- O presidente do Irã, Masoud Pezeshkian, divulgou um vídeo que ele afirma mostrar ataques a um hospital iraniano em 1º de março, no segundo dia da guerra contra os EUA e Israel, sem citar o nome do hospital.
- Ele menciona a enfermeira Neda Salimi, do Hospital Khatam al-Anbiya, chamando-a de “filha” e agradecendo a quem permaneceu ao lado do Irã.
- Em 2 de março, Pezeshkian já havia pedido que EUA e Israel fossem responsabilizados por ataques a uma escola e a um hospital iranianos; nem os EUA nem Israel confirmam a autoria.
- O secretário de Estado dos EUA, Marco Rubio, afirmou que os Estados Unidos não atacaram deliberadamente uma escola.
- Sobre negociações, Trump ordenou prolongar o cessar-fogo até que a parte iraniana apresente uma proposta unificada; o Irã diz que o bloqueio naval dos EUA significa continuidade da guerra e não negocia até a reversão, com o estreito de Ormuz tendo a navegação restrita.
O presidente do Irã, Masoud Pezeshkian, divulgou um vídeo que, segundo ele, mostra ataques a um hospital iraniano em 1º de março, no segundo dia da guerra contra EUA e Israel.
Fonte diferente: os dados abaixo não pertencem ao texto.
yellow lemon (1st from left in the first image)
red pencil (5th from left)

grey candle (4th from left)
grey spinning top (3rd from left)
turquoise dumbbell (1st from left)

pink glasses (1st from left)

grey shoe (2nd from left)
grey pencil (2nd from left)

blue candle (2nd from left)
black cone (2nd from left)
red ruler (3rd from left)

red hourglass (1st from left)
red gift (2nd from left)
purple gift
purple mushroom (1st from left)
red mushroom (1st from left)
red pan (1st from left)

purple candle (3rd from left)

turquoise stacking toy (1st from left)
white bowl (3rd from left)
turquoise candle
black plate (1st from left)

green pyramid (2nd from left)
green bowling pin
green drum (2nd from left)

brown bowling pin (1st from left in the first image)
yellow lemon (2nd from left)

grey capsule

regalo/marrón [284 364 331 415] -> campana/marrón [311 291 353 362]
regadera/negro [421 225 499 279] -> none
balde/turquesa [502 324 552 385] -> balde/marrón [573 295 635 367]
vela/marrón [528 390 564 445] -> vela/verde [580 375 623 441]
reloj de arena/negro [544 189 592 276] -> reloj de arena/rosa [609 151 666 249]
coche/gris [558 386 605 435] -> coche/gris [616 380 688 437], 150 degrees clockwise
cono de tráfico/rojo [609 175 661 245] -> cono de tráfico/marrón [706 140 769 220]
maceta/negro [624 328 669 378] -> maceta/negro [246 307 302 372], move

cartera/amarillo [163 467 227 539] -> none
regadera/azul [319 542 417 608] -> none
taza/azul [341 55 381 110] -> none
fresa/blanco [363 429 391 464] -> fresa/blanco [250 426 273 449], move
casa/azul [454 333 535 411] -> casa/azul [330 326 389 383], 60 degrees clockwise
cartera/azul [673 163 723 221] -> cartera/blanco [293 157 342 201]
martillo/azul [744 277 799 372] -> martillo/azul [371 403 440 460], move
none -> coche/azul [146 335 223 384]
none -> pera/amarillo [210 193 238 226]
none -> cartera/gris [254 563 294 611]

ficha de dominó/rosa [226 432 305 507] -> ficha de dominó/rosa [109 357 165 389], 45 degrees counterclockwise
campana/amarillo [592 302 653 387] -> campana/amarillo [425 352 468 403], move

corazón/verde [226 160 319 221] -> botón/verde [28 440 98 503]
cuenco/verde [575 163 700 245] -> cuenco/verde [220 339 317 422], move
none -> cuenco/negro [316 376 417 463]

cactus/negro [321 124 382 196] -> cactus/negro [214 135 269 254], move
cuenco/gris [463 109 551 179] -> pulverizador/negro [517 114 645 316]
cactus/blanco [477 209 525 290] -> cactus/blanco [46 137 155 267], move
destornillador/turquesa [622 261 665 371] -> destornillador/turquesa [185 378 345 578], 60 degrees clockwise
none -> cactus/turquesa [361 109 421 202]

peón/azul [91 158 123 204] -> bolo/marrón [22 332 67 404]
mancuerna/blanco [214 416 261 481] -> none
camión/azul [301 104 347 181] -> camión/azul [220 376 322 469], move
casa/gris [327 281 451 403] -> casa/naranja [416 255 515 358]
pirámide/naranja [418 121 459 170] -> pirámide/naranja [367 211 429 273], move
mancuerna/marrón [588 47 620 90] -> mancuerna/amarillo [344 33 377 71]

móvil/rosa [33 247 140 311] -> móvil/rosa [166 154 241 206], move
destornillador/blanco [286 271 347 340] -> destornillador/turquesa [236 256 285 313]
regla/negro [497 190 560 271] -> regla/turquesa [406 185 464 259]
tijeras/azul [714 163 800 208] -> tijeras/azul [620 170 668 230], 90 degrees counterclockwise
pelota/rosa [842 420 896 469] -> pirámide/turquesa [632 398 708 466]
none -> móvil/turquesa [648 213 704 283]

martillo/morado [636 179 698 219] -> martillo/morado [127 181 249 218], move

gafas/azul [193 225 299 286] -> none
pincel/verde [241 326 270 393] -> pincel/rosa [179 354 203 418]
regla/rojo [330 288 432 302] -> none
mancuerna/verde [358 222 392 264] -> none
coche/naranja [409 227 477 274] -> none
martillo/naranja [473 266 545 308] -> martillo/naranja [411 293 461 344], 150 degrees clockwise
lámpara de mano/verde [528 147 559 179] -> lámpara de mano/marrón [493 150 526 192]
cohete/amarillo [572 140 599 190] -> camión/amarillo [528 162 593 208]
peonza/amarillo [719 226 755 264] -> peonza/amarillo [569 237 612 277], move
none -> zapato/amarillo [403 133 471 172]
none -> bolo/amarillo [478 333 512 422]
O anúncio acompanha a menção a uma enfermeira chamada Neda Salimi, que ele descreve como filha e que, segundo a mídia iraniana, tentou salvar crianças durante o ataque.
Pezeshkian não revelou o nome do hospital, mas exaltou a suposta bravura dos profissionais de saúde. Em postagem no X, o presidente afirmou que as imagens capturam apenas um vislumbre dos sacrifícios do país e agradeceu a Salimi e a outros que permaneceram fiéis ao Irã.
No dia 2 de março, o próprio governo iraniano já havia cobrado responsabilização de EUA e Israel por ataques a uma escola e a um hospital no país. Os Estados Unidos e Israel não confirmaram as acusações até o momento.
Reações internacionais e afirmações conflitantes
O secretário de Estado dos EUA, Marco Rubio, afirmou que os EUA não atacaram deliberadamente uma escola, durante declaração a jornalistas. Não houve confirmação de responsabilidade de nenhuma das partes pelo ataque à escola.
Prolongação do cessar-fogo e negociações
O presidente dos EUA, Donald Trump, anunciou a prorrogação do cessar-fogo contra o Irã até que haja propostas unificadas para negociações de paz. O Irã declarou que o bloqueio naval americano mantém a guerra, e que não haverá negociação até a reversão da medida.
O bloqueio marítimo no Estreito de Ormuz, anunciado pelo governo americano, permanece em vigor. O estreito teve navegação restrita ao longo do conflito, com exceção de navios de países aliados.
Perspectivas de negociações e agenda internacional
Uma delegação de negotiadores, liderada pelo vice-presidente americano, tinha referência a partir para Islamabad, no Paquistão, para a segunda rodada de conversas marcadas para esta quarta-feira. A viagem foi desmarcada pela Casa Branca pouco antes do embarque, sem nova data anunciada.
O Ministério das Relações Exteriores do Irã sinalizou, na segunda-feira, que não havia confirmação de participação de Teerã na agenda de segunda rodada com os EUA, apontando que Washington não havia demonstrado seriedade suficiente para o diálogo.